_What you should do_
Exactly reproduce the lines of the listing below from the one containing "right eye: (294, 110)" through the one containing "right elbow: (90, 97)". Skip the images.

_Data for this exercise_
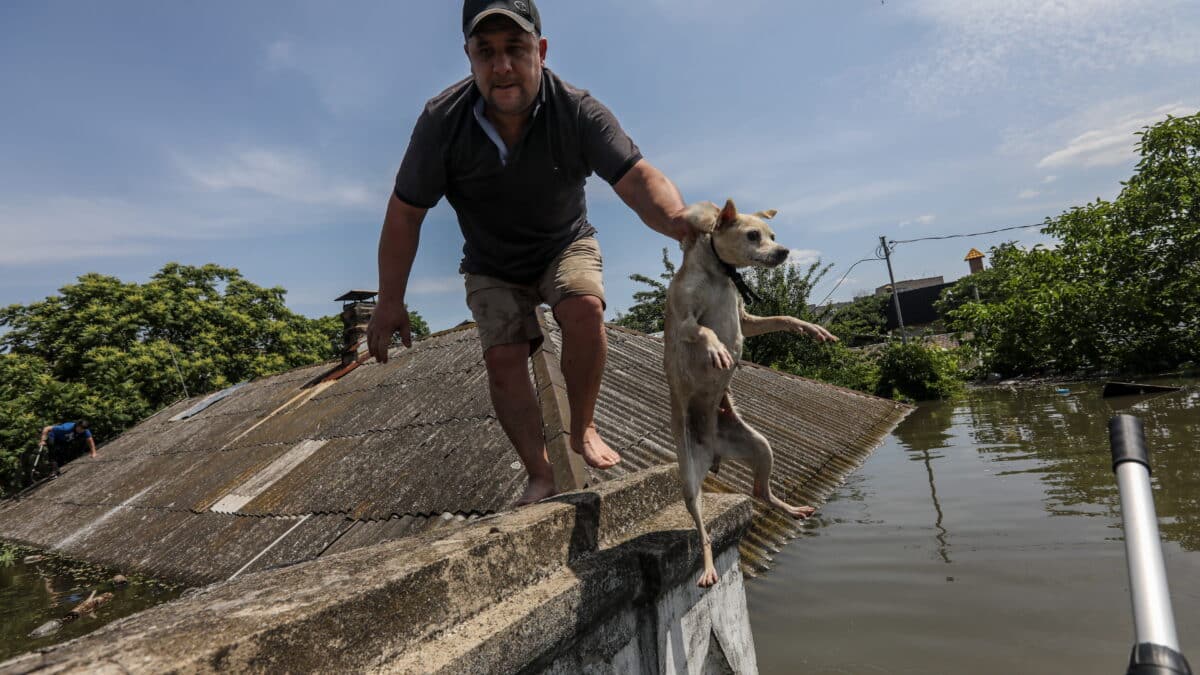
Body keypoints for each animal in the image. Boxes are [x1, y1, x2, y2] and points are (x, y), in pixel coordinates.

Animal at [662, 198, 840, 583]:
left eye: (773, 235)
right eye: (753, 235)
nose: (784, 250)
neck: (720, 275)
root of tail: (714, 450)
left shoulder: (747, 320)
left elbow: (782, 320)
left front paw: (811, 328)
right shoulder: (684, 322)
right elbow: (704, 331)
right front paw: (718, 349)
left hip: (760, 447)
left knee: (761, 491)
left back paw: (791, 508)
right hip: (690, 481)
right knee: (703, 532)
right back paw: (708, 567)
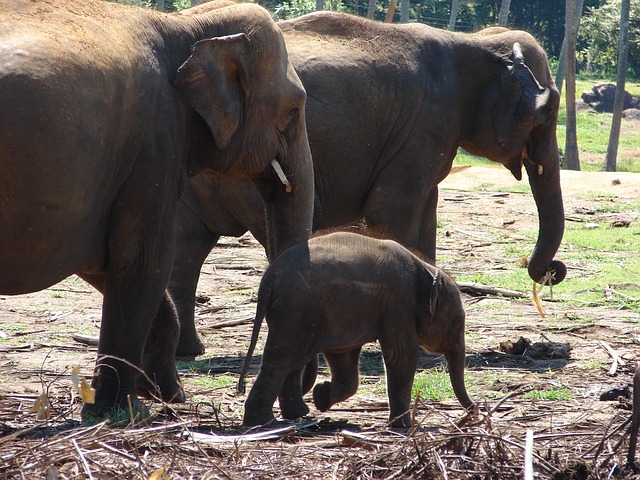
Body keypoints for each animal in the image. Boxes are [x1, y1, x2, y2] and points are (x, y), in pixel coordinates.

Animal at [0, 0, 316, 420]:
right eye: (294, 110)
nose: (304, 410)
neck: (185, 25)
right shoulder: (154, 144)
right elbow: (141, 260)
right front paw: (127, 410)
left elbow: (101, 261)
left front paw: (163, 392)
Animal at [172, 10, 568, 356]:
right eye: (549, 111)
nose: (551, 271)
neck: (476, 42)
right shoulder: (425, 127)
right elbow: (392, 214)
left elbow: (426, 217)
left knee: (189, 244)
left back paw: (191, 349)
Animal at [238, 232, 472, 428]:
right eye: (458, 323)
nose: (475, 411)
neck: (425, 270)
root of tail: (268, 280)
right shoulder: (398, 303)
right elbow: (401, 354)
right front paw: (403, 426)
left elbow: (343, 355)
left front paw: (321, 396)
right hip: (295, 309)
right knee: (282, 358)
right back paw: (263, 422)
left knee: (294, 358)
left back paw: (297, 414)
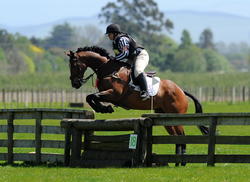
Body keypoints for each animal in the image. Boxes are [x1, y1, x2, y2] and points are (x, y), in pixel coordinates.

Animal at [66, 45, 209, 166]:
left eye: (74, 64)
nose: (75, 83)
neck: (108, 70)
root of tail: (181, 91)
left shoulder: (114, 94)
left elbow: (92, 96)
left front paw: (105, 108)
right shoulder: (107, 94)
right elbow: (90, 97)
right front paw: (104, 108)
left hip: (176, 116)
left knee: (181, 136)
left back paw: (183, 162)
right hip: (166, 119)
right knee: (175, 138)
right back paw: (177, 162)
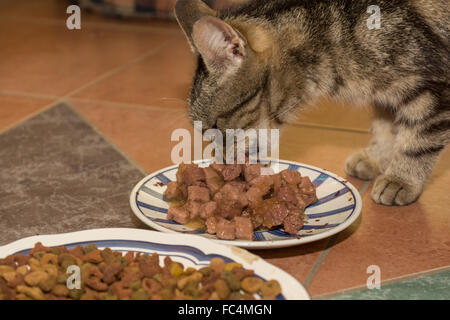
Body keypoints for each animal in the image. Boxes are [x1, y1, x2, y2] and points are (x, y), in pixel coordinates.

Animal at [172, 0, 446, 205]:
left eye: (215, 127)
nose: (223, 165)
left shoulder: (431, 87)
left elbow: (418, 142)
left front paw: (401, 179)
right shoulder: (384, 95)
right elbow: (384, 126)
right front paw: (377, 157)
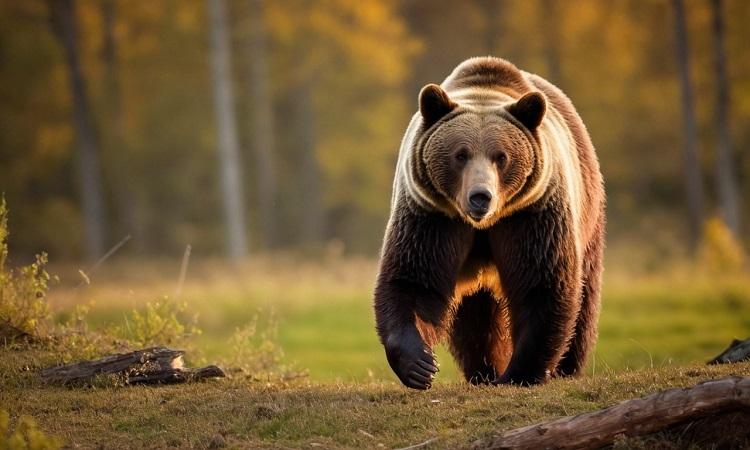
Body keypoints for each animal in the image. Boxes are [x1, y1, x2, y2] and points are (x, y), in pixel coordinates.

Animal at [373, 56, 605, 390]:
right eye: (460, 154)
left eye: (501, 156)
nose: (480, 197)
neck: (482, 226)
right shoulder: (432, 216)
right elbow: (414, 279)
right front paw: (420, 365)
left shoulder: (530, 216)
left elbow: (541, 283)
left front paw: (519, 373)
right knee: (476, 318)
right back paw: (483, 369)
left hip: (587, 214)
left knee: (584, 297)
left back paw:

_Reply_
right eye: (294, 110)
nose: (304, 410)
neck: (185, 25)
right shoulder: (154, 144)
right elbow: (141, 260)
right front paw: (127, 410)
left elbow: (101, 261)
left front paw: (163, 392)
Animal at [172, 10, 568, 356]:
right eye: (549, 111)
nose: (551, 271)
neck: (476, 42)
right shoulder: (425, 127)
right elbow: (392, 214)
left elbow: (426, 217)
left knee: (189, 244)
left back paw: (191, 349)
Animal at [238, 232, 472, 428]:
right eye: (458, 323)
nose: (475, 411)
neck: (425, 270)
root of tail: (268, 280)
right shoulder: (398, 303)
right elbow: (401, 354)
right front paw: (403, 426)
left elbow: (343, 355)
left front paw: (321, 396)
right hip: (295, 309)
right knee: (282, 358)
right back paw: (263, 422)
left knee: (294, 358)
left back paw: (297, 414)
Body keypoints for each animal in the image. Boxes are [x1, y1, x2, y2] and points are (x, y), in pixel coordinates.

Animal at [66, 45, 209, 166]:
left eye: (74, 64)
nose: (75, 83)
neck: (108, 70)
root of tail: (181, 91)
left shoulder: (114, 94)
left elbow: (92, 96)
left front paw: (105, 108)
right shoulder: (107, 94)
right elbow: (90, 97)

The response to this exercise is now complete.